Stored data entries
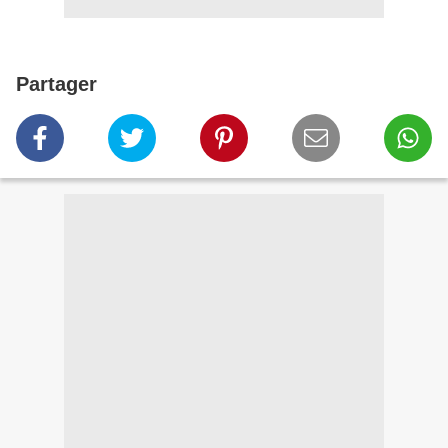
Partager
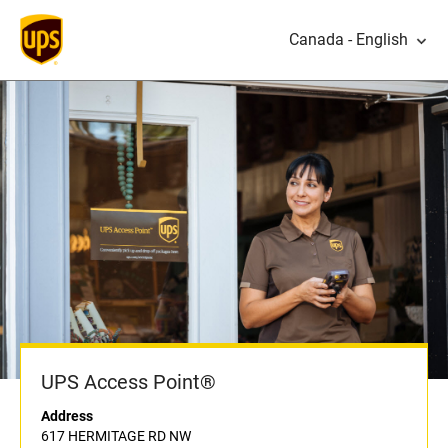
Canada - English
UPS Access Point®
Address
617 HERMITAGE RD NW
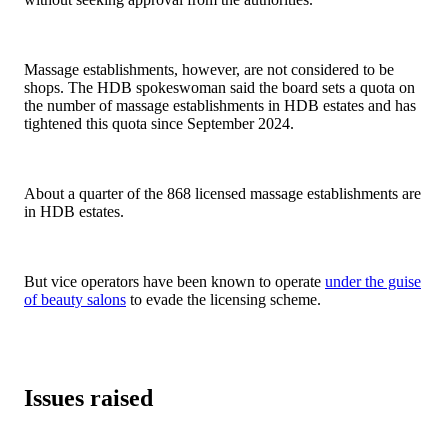
Massage establishments, however, are not considered to be
shops. The HDB spokeswoman said the board sets a quota on
the number of massage establishments in HDB estates and has
tightened this quota since September 2024.
About a quarter of the 868 licensed massage establishments are
in HDB estates.
But vice operators have been known to operate
under the guise
of beauty salons
to evade the licensing scheme.
Issues raised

__WHAT TO PRODUCE__:
Print the lines from the one containing "Massage establishments, however, are" through the end of the records, including both of those ends, reproducing each line precisely.

__TASK OUTPUT__:
Massage establishments, however, are not considered to be
shops. The HDB spokeswoman said the board sets a quota on
the number of massage establishments in HDB estates and has
tightened this quota since September 2024.
About a quarter of the 868 licensed massage establishments are
in HDB estates.
But vice operators have been known to operate
under the guise
of beauty salons
to evade the licensing scheme.
Issues raised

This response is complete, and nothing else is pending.